In order for an adoption to occur, something bad must happen first. A child must lose his or her first parents. Adoption or not, Veronica will already have to process the fact that her mother did not want to raise her and the sense of loss that comes with it. As adopted women ourselves, we know how difficult this can be. And if the Capobiancos get their way, Veronica will then have to process the fact that she lost her father because of the people who are feeding her and putting a roof over her head. It disgusts me that these adults are knowingly and willingly fighting to put a child through all of this.

They can't say they didn't know how it might affect Veronica. Right here at Lost Daughters, they have access to several of Veronica's adult counterparts who are expressing exactly what this adoption would put Veronica through. Will they listen? Will they consider what we have to say as adult adopted women? Or will they continue to allow their wanting of Veronica to overshadow the reality of what they are doing?
Deanna -- Love "does not demand it's own way..." I Corinthians 13:5 (NLT)

Love is not possession.
Julie J -- The default setting should ALWAYS be with family. Family should never have to prove they are better than any random stranger. Adoption should never be on the table for any child as long as they have family willing & capable of raising them as this child clearly does. Family members are not interchangeable. There are beneficial, intangible factors of being with your own people that will always outweigh alternatives. That's what's not being acknowledged or respected in this case. I am saddened that laws that were set up to protect children from exactly these types of scenarios were blatantly ignored. The Capobiancos are not her parents. They are nothing more than child consumers, more concerned with themselves than Veronica.

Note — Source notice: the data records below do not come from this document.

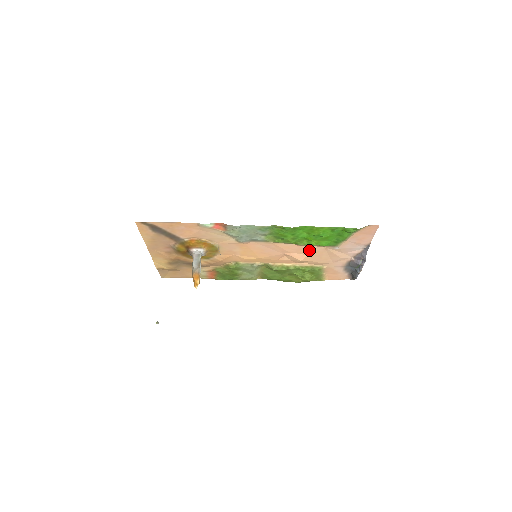
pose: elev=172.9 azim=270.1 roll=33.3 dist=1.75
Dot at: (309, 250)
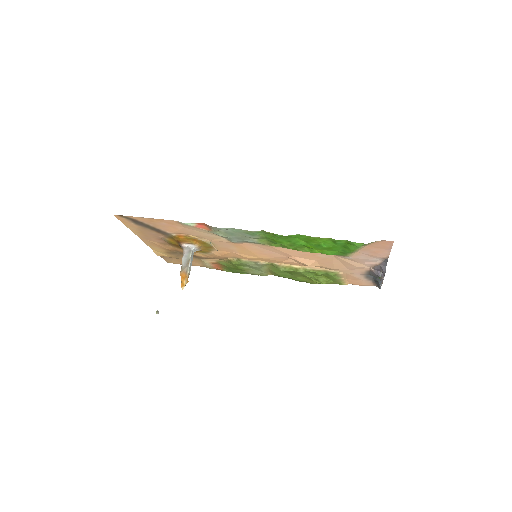
Dot at: (316, 256)
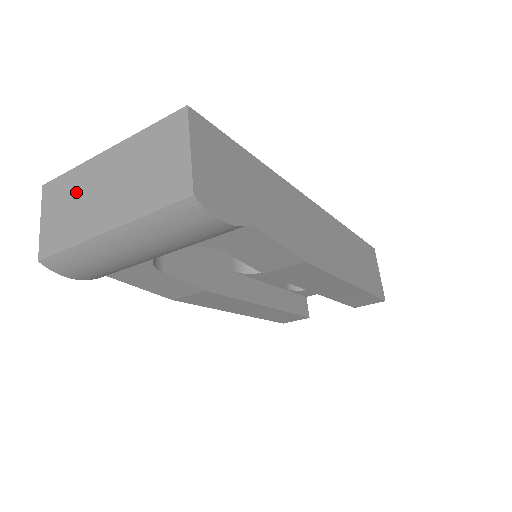
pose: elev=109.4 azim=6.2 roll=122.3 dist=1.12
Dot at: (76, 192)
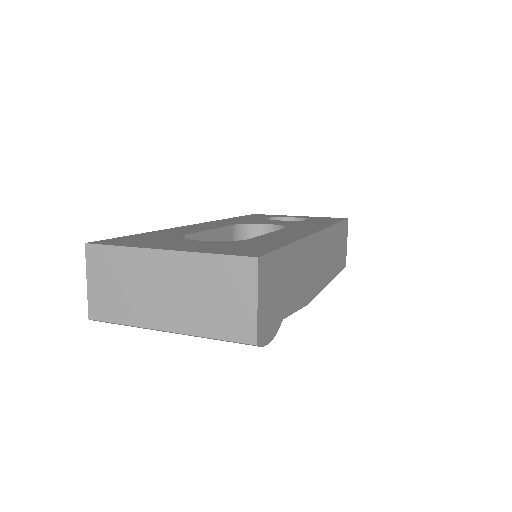
Dot at: (129, 274)
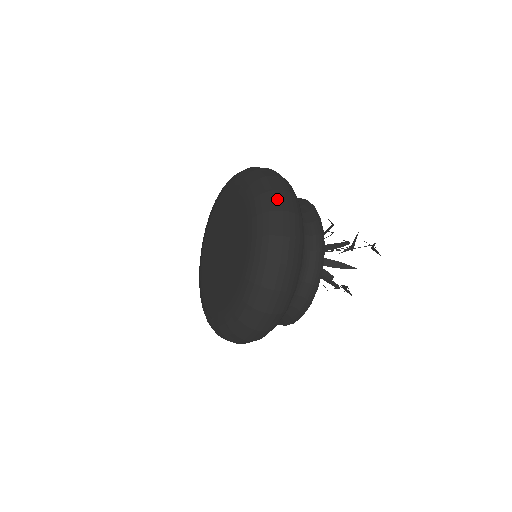
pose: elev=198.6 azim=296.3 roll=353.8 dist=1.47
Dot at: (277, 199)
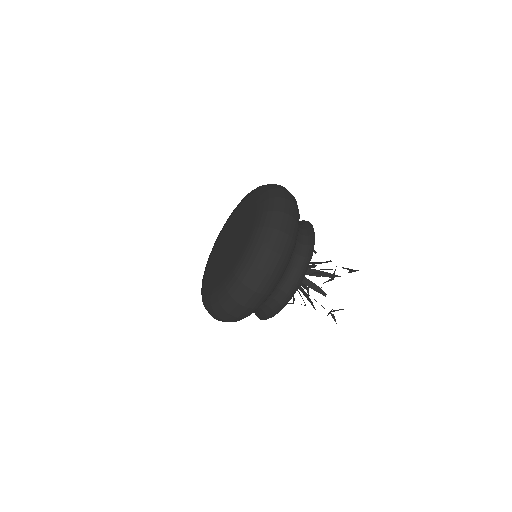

Really listening to us may involve arriving at the conclusions that there are good reasons to prioritize the preservation of families first, and that adoption should be avoided whenever unnecessary. Some adults simply cannot consider that being subjected to an unnecessary adoption and losing one's family, heritage, & identity could have adverse effects on us because they don't see anything undesirable about adoption at all. To listen to our voices on this would mean them having to re-examine their own beliefs and values. Some adults simply cannot go there when it comes to the sacred cow of adoption.

Yes, we may expect Veronica to join our ranks in the future when she finds her own voice on this matter. I wish she didn't have to lose her family again. I wish all the Veronicas could stay with their own families who love them & want them. How many more Veronicas must experience this so that legal & genetic strangers get to experience "parenthood"? We are witnessing an example of pro-adoption over pro-child.